Я понимал, что выхожу иногда за пределы общепринятых норм. Но разве я причинил кому-то вред? Конечно, причинил. В институте открывали новые темы, под будущие разработки создавали подразделения. Ко мне, новому руководителю, тянулись молодые специалисты. И покидали отдел, в котором мы раньше работали. Как мог относиться ко мне руководитель этого отдела, такой же инженер и проектировщик, как и мы, ведь от него уходили перспективные кадры? Уважаемый человек, он много сделал лично для меня, для моего становления, для моего служебного роста. Почему такая простая мысль не приходила мне в голову? Я шел напролом, победная песнь звучала в ушах и заглушала все другие, более тонкие звуки, которыми наполнена наша жизнь.
Простите меня, мои бывшие руководители, я часто огорчал вас. Поверьте, я помню, я не забыл, что очень многим вам обязан.
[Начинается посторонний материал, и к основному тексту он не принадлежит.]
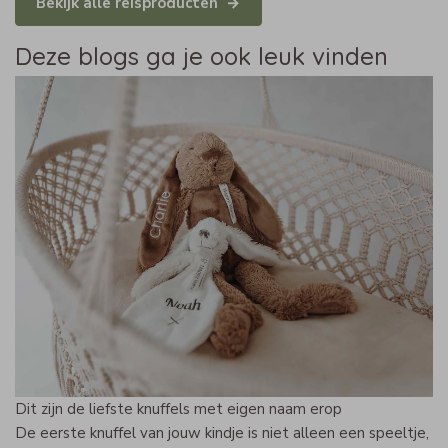
Bekijk alle reisproducten
Deze blogs ga je ook leuk vinden
Dit zijn de liefste knuffels met eigen naam erop
De eerste knuffel van jouw kindje is niet alleen een speeltje,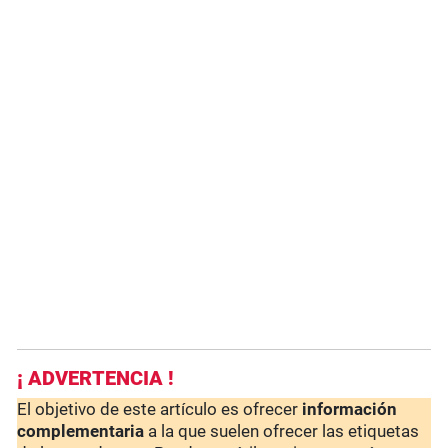
¡ ADVERTENCIA !
El objetivo de este artículo es ofrecer
información
complementaria
a la que suelen ofrecer las etiquetas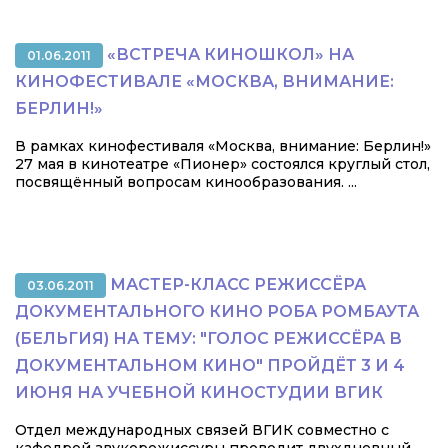
«ВСТРЕЧА КИНОШКОЛ» НА
01.06.2011
КИНОФЕСТИВАЛЕ «МОСКВА, ВНИМАНИЕ:
БЕРЛИН!»
В рамках кинофестиваля «Москва, внимание: Берлин!»
27 мая в кинотеатре «Пионер» состоялся круглый стол,
посвящённый вопросам кинообразования. ...
МАСТЕР-КЛАСС РЕЖИССЁРА
03.06.2011
ДОКУМЕНТАЛЬНОГО КИНО РОБА РОМБАУТА
(БЕЛЬГИЯ) НА ТЕМУ: "ГОЛОС РЕЖИССЁРА В
ДОКУМЕНТАЛЬНОМ КИНО" ПРОЙДЁТ 3 И 4
ИЮНЯ НА УЧЕБНОЙ КИНОСТУДИИ ВГИК
Отдел международных связей ВГИК совместно с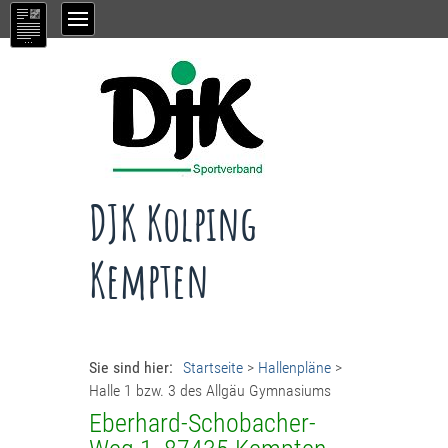
DJK Kolping
Kempten
Sie sind hier:
Startseite
>
Hallenpläne
>
Halle 1 bzw. 3 des Allgäu Gymnasiums
Eberhard-Schobacher-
В конце семидесятых мне позвонил Марик Баранов. Он перешел в Научно-техническое объединение Академии наук (НТО АН). Его пригласил член-корреспондент АН СССР Владимир Антонович Павленко, очень влиятельный человек. Пригласил для создания лаборатории компьютерной техники. Марик предложил мне организовать и возглавить центральное подразделение лаборатории, занимающееся системотехникой. Все бросить, море наработок, интереснейшие заказы и начать все с начала? Окунуться в новую тематику создания электроники для аналитических приборов? Что в те времена могло быть для меня более привлекательным? Я и в рамках своего института несколько раз менял тематику. Бросить готовую докторскую диссертацию? С оформленными актами внедрения… Защита ведь уже не за горами… А, ерунда. Займусь новой работой. Напишу новую диссертацию. Приглашение в НТО – редкая удача. В советские времена таких, как я, в Академию наук почти не принимали. Но для Владимира Антоновича решить этот пустяковый вопрос не составит проблемы. Плюс – уйти из закрытого учреждения. Хотелось не иметь отношения к государственной тайне, хотелось, чтобы истек срок действия формы секретности. Стать выездным. Поездить по миру. Но до этого еще придется ждать десять лет. Как ни уговаривали меня в институте, я принял предложение Марика Баранова.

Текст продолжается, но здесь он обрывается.